Пасторальная симфония, или как я жил при немцах (Кофман) - страница 34

— Что ж, тогда я скажу, что нахожу Шестую не менее, а может, и более значительной, нежели Девятая!

— То есть, если я правильно расслышал, «Пасторальная» значительней, чем Девятая? С ее великим финалом?

— Хорошо, слово «значительная» мне тоже не нравится... Как бы вам объяснить? Все дело в том, что Девятая обращена к людям, а в Шестой мы общаемся с природой. Но природа больше людей; мы — крошечные и не самые привлекательные ее частички, и все наши рефлексии, метания и философствования — ничто по сравнению с молчанием или голосами природы. Я сказал что-то новое?

— Вы сказали прекрасно, но могу ли я попросить вас говорить чуть погромче — в записи могут быть пробелы... И все же, знаменитый хоровой призыв «Обнимитесь, миллионы!» в исполнении трехсот или четырехсот человек — сравним ли он с финалом Шестой, где одинокий пастух играет на своем рожке? Для, простите, коров?

— Молодой человек, результат-то разный! Этот замечательный наивный призыв уже двести лет звучит впустую! Миллионы все более разъединяются, а коровы, кстати, наоборот!

— Маэстро, я уверен, что ваш ответ не оставит радиослушателей равнодушными... Вы сейчас говорите как исполнитель или слушатель?

— Как слушатель. Еще раз признаюсь, что голос одинокого рожка способен мне сказать больше, чем четыреста человек, даже если они поют очень громко.

— Благодарю вас, господин генеральмузикдиректор, и желаю большого успеха в Японии.
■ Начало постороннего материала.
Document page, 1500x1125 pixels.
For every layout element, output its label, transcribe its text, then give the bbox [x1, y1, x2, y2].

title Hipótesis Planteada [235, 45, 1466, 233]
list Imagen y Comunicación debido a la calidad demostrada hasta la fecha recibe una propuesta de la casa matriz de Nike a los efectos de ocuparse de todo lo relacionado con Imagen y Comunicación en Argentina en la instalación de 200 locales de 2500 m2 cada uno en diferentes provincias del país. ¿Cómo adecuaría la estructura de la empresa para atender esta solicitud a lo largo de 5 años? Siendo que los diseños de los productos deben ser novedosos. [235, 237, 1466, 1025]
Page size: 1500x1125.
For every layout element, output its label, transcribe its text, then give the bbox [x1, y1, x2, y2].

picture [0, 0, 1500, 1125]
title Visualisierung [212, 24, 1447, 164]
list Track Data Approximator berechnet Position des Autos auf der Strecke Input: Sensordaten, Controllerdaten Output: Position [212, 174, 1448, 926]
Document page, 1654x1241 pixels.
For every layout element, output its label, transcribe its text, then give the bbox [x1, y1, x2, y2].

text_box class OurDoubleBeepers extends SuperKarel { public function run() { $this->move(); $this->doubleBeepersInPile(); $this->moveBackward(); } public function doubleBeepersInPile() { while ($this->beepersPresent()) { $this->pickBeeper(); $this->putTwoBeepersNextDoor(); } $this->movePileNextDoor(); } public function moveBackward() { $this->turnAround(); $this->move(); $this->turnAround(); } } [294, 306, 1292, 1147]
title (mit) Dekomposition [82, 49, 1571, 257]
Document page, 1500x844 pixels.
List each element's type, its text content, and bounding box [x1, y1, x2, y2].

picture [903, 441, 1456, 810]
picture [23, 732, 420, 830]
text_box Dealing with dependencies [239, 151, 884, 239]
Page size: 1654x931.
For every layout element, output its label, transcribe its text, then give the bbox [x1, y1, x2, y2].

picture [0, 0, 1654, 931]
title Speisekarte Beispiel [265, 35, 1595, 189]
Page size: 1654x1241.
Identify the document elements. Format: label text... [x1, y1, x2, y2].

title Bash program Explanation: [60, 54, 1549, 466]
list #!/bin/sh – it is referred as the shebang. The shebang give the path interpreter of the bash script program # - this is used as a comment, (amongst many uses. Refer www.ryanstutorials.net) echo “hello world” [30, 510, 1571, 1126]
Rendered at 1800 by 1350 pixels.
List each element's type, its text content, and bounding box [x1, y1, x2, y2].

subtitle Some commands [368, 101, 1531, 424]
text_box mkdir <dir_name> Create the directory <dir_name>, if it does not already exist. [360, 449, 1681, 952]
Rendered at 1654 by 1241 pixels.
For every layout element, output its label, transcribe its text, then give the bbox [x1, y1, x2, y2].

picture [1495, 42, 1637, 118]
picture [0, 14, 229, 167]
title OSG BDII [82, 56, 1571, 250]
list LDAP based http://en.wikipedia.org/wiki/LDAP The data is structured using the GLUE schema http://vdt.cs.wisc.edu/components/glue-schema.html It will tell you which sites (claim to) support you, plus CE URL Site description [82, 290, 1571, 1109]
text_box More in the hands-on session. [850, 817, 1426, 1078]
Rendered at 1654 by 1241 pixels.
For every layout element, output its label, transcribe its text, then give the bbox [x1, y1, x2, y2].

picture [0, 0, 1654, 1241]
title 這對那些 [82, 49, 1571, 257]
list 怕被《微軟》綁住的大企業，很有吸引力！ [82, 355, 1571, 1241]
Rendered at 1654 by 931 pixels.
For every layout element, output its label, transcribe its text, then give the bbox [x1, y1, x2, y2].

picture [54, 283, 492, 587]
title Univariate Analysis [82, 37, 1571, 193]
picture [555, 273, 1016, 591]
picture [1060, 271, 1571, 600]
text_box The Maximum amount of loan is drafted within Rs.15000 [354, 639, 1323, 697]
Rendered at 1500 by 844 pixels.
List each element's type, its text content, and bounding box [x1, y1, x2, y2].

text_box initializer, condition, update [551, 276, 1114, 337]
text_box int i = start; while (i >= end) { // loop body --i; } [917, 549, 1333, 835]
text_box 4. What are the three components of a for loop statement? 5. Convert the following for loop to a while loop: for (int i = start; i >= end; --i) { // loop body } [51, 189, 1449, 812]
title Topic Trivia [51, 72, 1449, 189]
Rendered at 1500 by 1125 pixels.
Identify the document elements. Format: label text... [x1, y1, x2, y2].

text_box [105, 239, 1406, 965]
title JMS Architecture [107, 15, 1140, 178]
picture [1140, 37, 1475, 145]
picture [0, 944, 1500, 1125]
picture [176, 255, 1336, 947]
Я знаю, японцы умеют слушать одинокие голоса и тишину.

42.

— А знаете ли вы, маэстро, что за пультом этого оркестра стоял Рихард Штраус? — Гюнтер Гросс, насквозь больной одутловатый ветеран с неестественно выпуклым животом, неожиданно тонкой шеей и еще более неожиданной детской улыбкой, любит говорить мне приятности. — А теперь вот стоите вы! — он радостно смеется, будто совершив открытие для себя самого.

Распахнутый по-детски смех переходи в стон: Гюнтеру пересадили печень, и с ней, чужой, что-то не ладится. Громко стеная, он медленно опускается в плетеное кресло у столика, выставленного на солнышко хозяином греческого ресторана. В доме напротив Оперы три ресторана: турецкий, греческий и китайский, но мы предпочитаем греческий — за нетривиальное радушие, обязательную стопочку узо и, может быть, за то, что хозяин разносит блюда наравне с официантами.

— Пива мне, дорогой! — кричит Гюнтер через плечо и весело подмигивает.

— Можно ли вам пиво? — осторожно осведомляюсь я.

— Ах, мой маэстро, мне теперь все можно! — Гюнтер вновь смеется, его нездоровый, будто вспухший живот опасно трясется. — Я переиграл все, что можно сыграть на кларнете, и не по одному разу. Я играл с Челибедаке и не позволял ему на меня кричать. Я играл даже с Паулем Хиндемитом... нет, это был не я. Это был мой отец.